### [Exercise instructions]
All the data should be repeated exactly. Any image in it is left out.

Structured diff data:
____________________

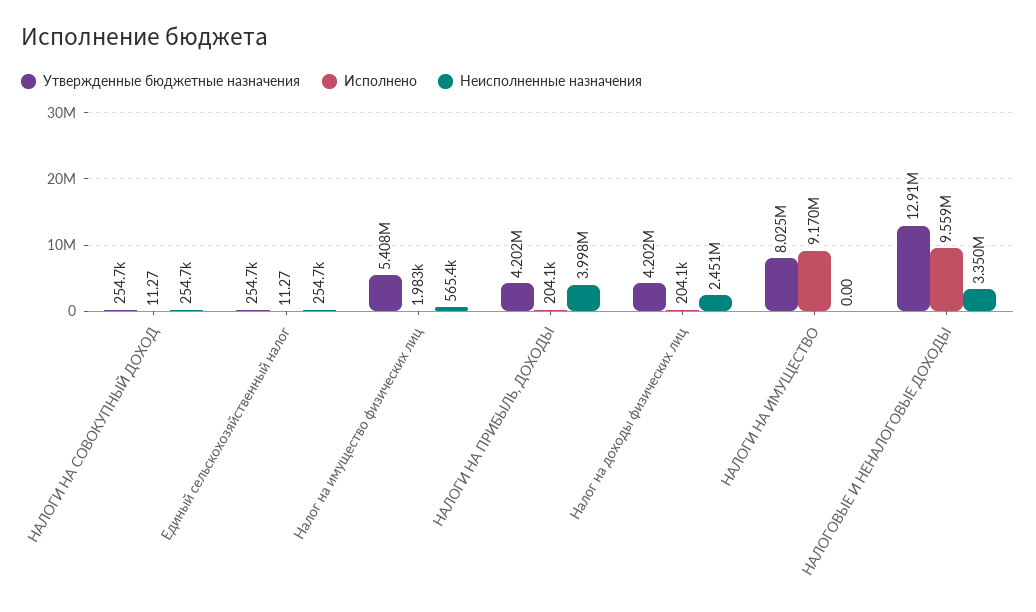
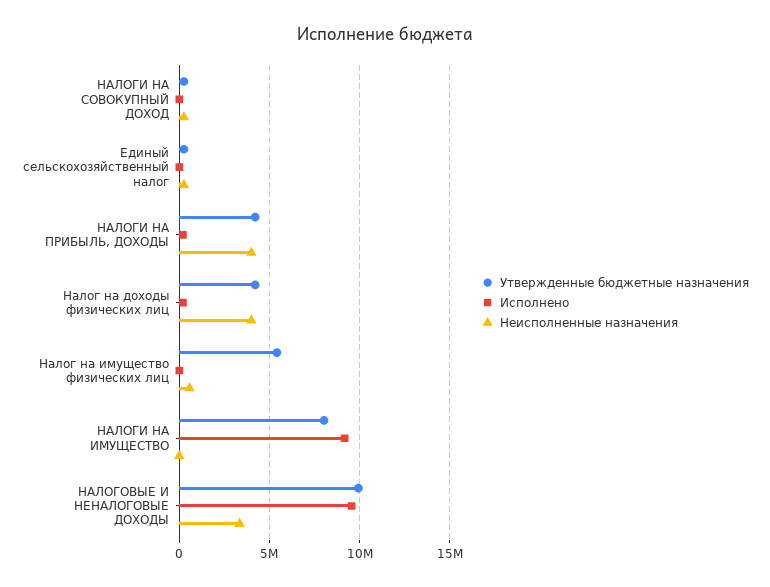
Неисполненные назначения, Налог на доходы физических лиц: 2451000 -> 4000000
Утвержденные бюджетные назначения, НАЛОГОВЫЕ И НЕНАЛОГОВЫЕ ДОХОДЫ: 12910000 -> 10000000

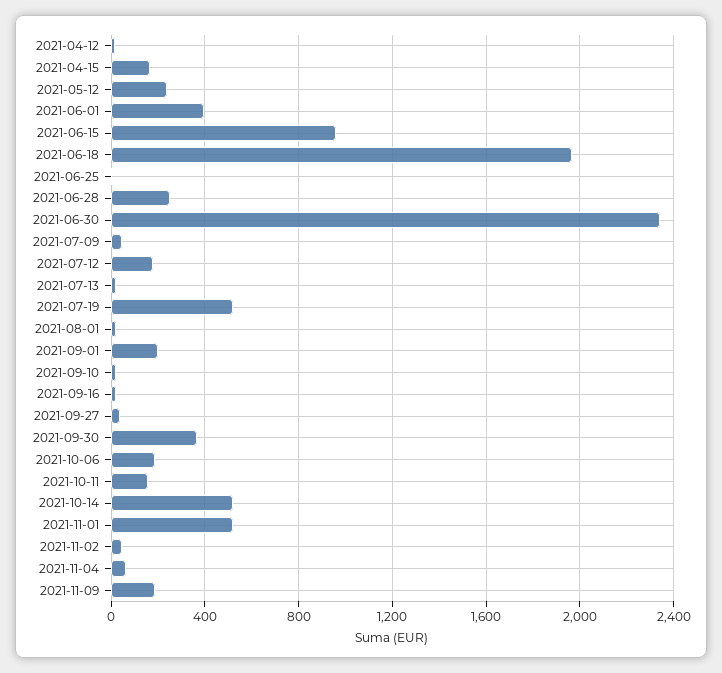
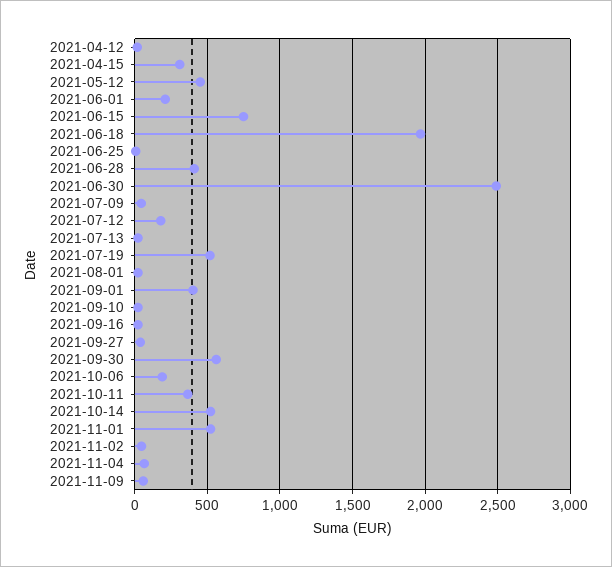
2021-04-15: 150 -> 300
2021-05-12: 250 -> 450
2021-06-01: 400 -> 200
2021-06-15: 950 -> 750
2021-06-28: 250 -> 400
2021-06-30: 2350 -> 2500
2021-09-01: 200 -> 400
2021-09-30: 350 -> 550
2021-10-11: 150 -> 350
2021-11-09: 200 -> 50

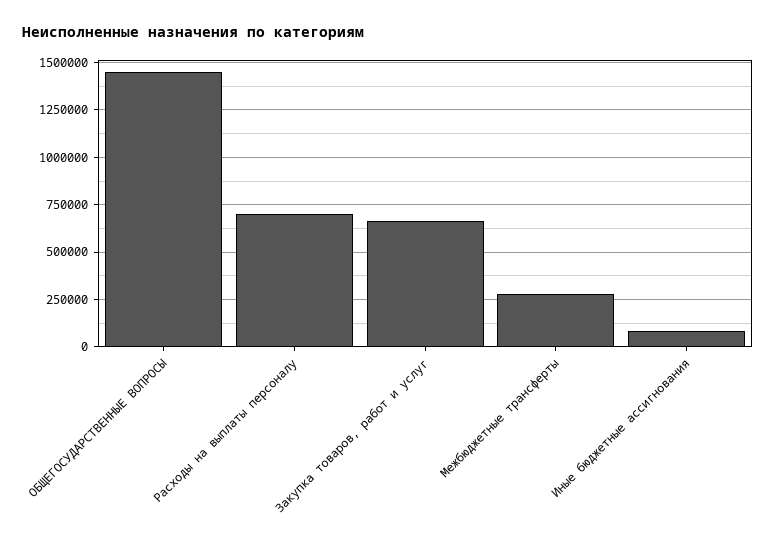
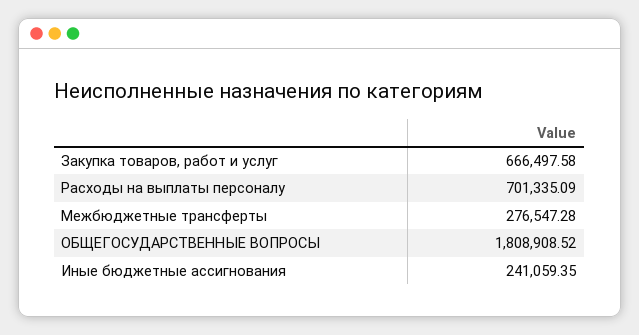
ОБЩЕГОСУДАРСТВЕННЫЕ ВОПРОСЫ: 1450000 -> 1808908.52
Иные бюджетные ассигнования: 100000 -> 241059.35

____________________

### [Written reply]
Неисполненные назначения, Налог на доходы физических лиц: 2451000 -> 4000000
Утвержденные бюджетные назначения, НАЛОГОВЫЕ И НЕНАЛОГОВЫЕ ДОХОДЫ: 12910000 -> 10000000

2021-04-15: 150 -> 300
2021-05-12: 250 -> 450
2021-06-01: 400 -> 200
2021-06-15: 950 -> 750
2021-06-28: 250 -> 400
2021-06-30: 2350 -> 2500
2021-09-01: 200 -> 400
2021-09-30: 350 -> 550
2021-10-11: 150 -> 350
2021-11-09: 200 -> 50

ОБЩЕГОСУДАРСТВЕННЫЕ ВОПРОСЫ: 1450000 -> 1808908.52
Иные бюджетные ассигнования: 100000 -> 241059.35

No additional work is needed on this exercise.